▼

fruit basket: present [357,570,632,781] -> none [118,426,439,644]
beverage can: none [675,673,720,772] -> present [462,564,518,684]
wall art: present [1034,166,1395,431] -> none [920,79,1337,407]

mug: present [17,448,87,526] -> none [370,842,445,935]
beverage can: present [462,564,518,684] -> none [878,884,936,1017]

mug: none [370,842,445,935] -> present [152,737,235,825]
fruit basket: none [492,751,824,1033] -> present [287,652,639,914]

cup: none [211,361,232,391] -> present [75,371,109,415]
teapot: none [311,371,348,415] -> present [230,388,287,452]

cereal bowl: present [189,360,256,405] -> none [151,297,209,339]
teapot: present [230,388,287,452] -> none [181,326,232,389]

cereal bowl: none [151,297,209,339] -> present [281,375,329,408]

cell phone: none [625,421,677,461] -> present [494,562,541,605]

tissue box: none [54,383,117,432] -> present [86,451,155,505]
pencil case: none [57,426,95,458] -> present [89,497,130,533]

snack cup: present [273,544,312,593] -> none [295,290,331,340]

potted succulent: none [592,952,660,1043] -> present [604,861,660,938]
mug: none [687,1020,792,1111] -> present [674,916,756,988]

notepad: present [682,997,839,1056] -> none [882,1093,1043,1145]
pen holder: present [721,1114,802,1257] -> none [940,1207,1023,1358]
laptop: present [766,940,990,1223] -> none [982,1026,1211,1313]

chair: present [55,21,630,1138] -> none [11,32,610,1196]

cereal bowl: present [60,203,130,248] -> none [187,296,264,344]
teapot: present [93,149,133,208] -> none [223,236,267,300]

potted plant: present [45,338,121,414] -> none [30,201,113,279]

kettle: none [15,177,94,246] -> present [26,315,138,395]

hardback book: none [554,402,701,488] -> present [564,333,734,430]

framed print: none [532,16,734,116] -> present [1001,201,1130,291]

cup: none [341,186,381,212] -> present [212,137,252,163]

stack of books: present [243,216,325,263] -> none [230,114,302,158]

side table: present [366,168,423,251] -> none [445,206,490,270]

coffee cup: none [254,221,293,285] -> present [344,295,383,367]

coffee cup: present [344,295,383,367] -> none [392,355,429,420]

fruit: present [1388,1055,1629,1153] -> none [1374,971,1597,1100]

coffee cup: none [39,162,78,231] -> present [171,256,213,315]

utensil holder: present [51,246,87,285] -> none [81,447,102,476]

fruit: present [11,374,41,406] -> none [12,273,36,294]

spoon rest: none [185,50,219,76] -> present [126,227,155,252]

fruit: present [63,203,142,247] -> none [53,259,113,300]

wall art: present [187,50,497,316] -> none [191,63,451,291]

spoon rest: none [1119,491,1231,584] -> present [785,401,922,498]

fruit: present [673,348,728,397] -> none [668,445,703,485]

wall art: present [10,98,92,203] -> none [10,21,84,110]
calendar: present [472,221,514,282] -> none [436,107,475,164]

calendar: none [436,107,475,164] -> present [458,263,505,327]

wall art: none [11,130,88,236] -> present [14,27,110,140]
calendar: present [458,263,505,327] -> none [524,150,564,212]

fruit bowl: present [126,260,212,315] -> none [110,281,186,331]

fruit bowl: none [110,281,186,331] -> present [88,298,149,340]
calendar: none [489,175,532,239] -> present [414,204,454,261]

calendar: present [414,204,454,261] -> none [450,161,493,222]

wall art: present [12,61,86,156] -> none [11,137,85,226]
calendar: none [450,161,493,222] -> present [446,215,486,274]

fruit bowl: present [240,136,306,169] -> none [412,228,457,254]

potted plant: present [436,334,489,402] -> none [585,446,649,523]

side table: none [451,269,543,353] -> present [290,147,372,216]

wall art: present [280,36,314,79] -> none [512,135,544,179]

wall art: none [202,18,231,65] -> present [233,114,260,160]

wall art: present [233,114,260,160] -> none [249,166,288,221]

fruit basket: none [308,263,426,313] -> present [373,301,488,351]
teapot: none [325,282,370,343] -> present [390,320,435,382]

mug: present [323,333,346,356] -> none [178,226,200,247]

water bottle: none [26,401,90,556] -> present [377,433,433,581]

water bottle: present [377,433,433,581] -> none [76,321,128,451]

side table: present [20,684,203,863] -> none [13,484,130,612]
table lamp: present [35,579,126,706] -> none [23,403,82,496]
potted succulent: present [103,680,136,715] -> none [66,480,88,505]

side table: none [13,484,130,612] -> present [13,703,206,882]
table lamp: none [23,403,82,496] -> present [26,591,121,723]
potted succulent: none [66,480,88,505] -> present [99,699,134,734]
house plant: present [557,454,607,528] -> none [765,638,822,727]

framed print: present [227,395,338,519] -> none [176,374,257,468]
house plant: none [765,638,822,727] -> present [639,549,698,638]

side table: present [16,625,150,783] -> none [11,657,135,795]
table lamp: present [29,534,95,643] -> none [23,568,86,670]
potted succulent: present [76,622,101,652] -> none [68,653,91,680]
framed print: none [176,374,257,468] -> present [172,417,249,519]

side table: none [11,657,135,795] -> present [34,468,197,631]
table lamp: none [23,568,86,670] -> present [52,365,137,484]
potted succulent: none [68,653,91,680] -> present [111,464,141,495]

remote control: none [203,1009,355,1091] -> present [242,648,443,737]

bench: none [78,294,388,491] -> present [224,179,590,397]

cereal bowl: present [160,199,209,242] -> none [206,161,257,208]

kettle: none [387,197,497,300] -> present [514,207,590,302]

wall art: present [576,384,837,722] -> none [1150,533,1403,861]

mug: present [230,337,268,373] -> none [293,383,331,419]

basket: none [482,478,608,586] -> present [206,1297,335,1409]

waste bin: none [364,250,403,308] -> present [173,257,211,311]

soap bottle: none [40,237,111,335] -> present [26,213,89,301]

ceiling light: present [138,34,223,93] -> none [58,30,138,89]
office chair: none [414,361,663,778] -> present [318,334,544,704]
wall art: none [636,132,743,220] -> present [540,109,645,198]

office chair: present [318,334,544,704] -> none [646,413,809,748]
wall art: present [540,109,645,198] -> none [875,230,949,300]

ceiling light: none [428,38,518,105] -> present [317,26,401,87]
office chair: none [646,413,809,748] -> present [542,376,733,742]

▲

- **WORK ITEM**: Could you reproduce every record exactly as shown above?

- **WRITTEN RESPONSE**:
fruit basket: present [357,570,632,781] -> none [118,426,439,644]
beverage can: none [675,673,720,772] -> present [462,564,518,684]
wall art: present [1034,166,1395,431] -> none [920,79,1337,407]

mug: present [17,448,87,526] -> none [370,842,445,935]
beverage can: present [462,564,518,684] -> none [878,884,936,1017]

mug: none [370,842,445,935] -> present [152,737,235,825]
fruit basket: none [492,751,824,1033] -> present [287,652,639,914]

cup: none [211,361,232,391] -> present [75,371,109,415]
teapot: none [311,371,348,415] -> present [230,388,287,452]

cereal bowl: present [189,360,256,405] -> none [151,297,209,339]
teapot: present [230,388,287,452] -> none [181,326,232,389]

cereal bowl: none [151,297,209,339] -> present [281,375,329,408]

cell phone: none [625,421,677,461] -> present [494,562,541,605]

tissue box: none [54,383,117,432] -> present [86,451,155,505]
pencil case: none [57,426,95,458] -> present [89,497,130,533]

snack cup: present [273,544,312,593] -> none [295,290,331,340]

potted succulent: none [592,952,660,1043] -> present [604,861,660,938]
mug: none [687,1020,792,1111] -> present [674,916,756,988]

notepad: present [682,997,839,1056] -> none [882,1093,1043,1145]
pen holder: present [721,1114,802,1257] -> none [940,1207,1023,1358]
laptop: present [766,940,990,1223] -> none [982,1026,1211,1313]

chair: present [55,21,630,1138] -> none [11,32,610,1196]

cereal bowl: present [60,203,130,248] -> none [187,296,264,344]
teapot: present [93,149,133,208] -> none [223,236,267,300]

potted plant: present [45,338,121,414] -> none [30,201,113,279]

kettle: none [15,177,94,246] -> present [26,315,138,395]

hardback book: none [554,402,701,488] -> present [564,333,734,430]

framed print: none [532,16,734,116] -> present [1001,201,1130,291]

cup: none [341,186,381,212] -> present [212,137,252,163]

stack of books: present [243,216,325,263] -> none [230,114,302,158]

side table: present [366,168,423,251] -> none [445,206,490,270]

coffee cup: none [254,221,293,285] -> present [344,295,383,367]

coffee cup: present [344,295,383,367] -> none [392,355,429,420]

fruit: present [1388,1055,1629,1153] -> none [1374,971,1597,1100]

coffee cup: none [39,162,78,231] -> present [171,256,213,315]

utensil holder: present [51,246,87,285] -> none [81,447,102,476]

fruit: present [11,374,41,406] -> none [12,273,36,294]

spoon rest: none [185,50,219,76] -> present [126,227,155,252]

fruit: present [63,203,142,247] -> none [53,259,113,300]

wall art: present [187,50,497,316] -> none [191,63,451,291]

spoon rest: none [1119,491,1231,584] -> present [785,401,922,498]

fruit: present [673,348,728,397] -> none [668,445,703,485]

wall art: present [10,98,92,203] -> none [10,21,84,110]
calendar: present [472,221,514,282] -> none [436,107,475,164]

calendar: none [436,107,475,164] -> present [458,263,505,327]

wall art: none [11,130,88,236] -> present [14,27,110,140]
calendar: present [458,263,505,327] -> none [524,150,564,212]

fruit bowl: present [126,260,212,315] -> none [110,281,186,331]

fruit bowl: none [110,281,186,331] -> present [88,298,149,340]
calendar: none [489,175,532,239] -> present [414,204,454,261]

calendar: present [414,204,454,261] -> none [450,161,493,222]

wall art: present [12,61,86,156] -> none [11,137,85,226]
calendar: none [450,161,493,222] -> present [446,215,486,274]

fruit bowl: present [240,136,306,169] -> none [412,228,457,254]

potted plant: present [436,334,489,402] -> none [585,446,649,523]

side table: none [451,269,543,353] -> present [290,147,372,216]

wall art: present [280,36,314,79] -> none [512,135,544,179]

wall art: none [202,18,231,65] -> present [233,114,260,160]

wall art: present [233,114,260,160] -> none [249,166,288,221]

fruit basket: none [308,263,426,313] -> present [373,301,488,351]
teapot: none [325,282,370,343] -> present [390,320,435,382]

mug: present [323,333,346,356] -> none [178,226,200,247]

water bottle: none [26,401,90,556] -> present [377,433,433,581]

water bottle: present [377,433,433,581] -> none [76,321,128,451]

side table: present [20,684,203,863] -> none [13,484,130,612]
table lamp: present [35,579,126,706] -> none [23,403,82,496]
potted succulent: present [103,680,136,715] -> none [66,480,88,505]

side table: none [13,484,130,612] -> present [13,703,206,882]
table lamp: none [23,403,82,496] -> present [26,591,121,723]
potted succulent: none [66,480,88,505] -> present [99,699,134,734]
house plant: present [557,454,607,528] -> none [765,638,822,727]

framed print: present [227,395,338,519] -> none [176,374,257,468]
house plant: none [765,638,822,727] -> present [639,549,698,638]

side table: present [16,625,150,783] -> none [11,657,135,795]
table lamp: present [29,534,95,643] -> none [23,568,86,670]
potted succulent: present [76,622,101,652] -> none [68,653,91,680]
framed print: none [176,374,257,468] -> present [172,417,249,519]

side table: none [11,657,135,795] -> present [34,468,197,631]
table lamp: none [23,568,86,670] -> present [52,365,137,484]
potted succulent: none [68,653,91,680] -> present [111,464,141,495]

remote control: none [203,1009,355,1091] -> present [242,648,443,737]

bench: none [78,294,388,491] -> present [224,179,590,397]

cereal bowl: present [160,199,209,242] -> none [206,161,257,208]

kettle: none [387,197,497,300] -> present [514,207,590,302]

wall art: present [576,384,837,722] -> none [1150,533,1403,861]

mug: present [230,337,268,373] -> none [293,383,331,419]

basket: none [482,478,608,586] -> present [206,1297,335,1409]

waste bin: none [364,250,403,308] -> present [173,257,211,311]

soap bottle: none [40,237,111,335] -> present [26,213,89,301]

ceiling light: present [138,34,223,93] -> none [58,30,138,89]
office chair: none [414,361,663,778] -> present [318,334,544,704]
wall art: none [636,132,743,220] -> present [540,109,645,198]

office chair: present [318,334,544,704] -> none [646,413,809,748]
wall art: present [540,109,645,198] -> none [875,230,949,300]

ceiling light: none [428,38,518,105] -> present [317,26,401,87]
office chair: none [646,413,809,748] -> present [542,376,733,742]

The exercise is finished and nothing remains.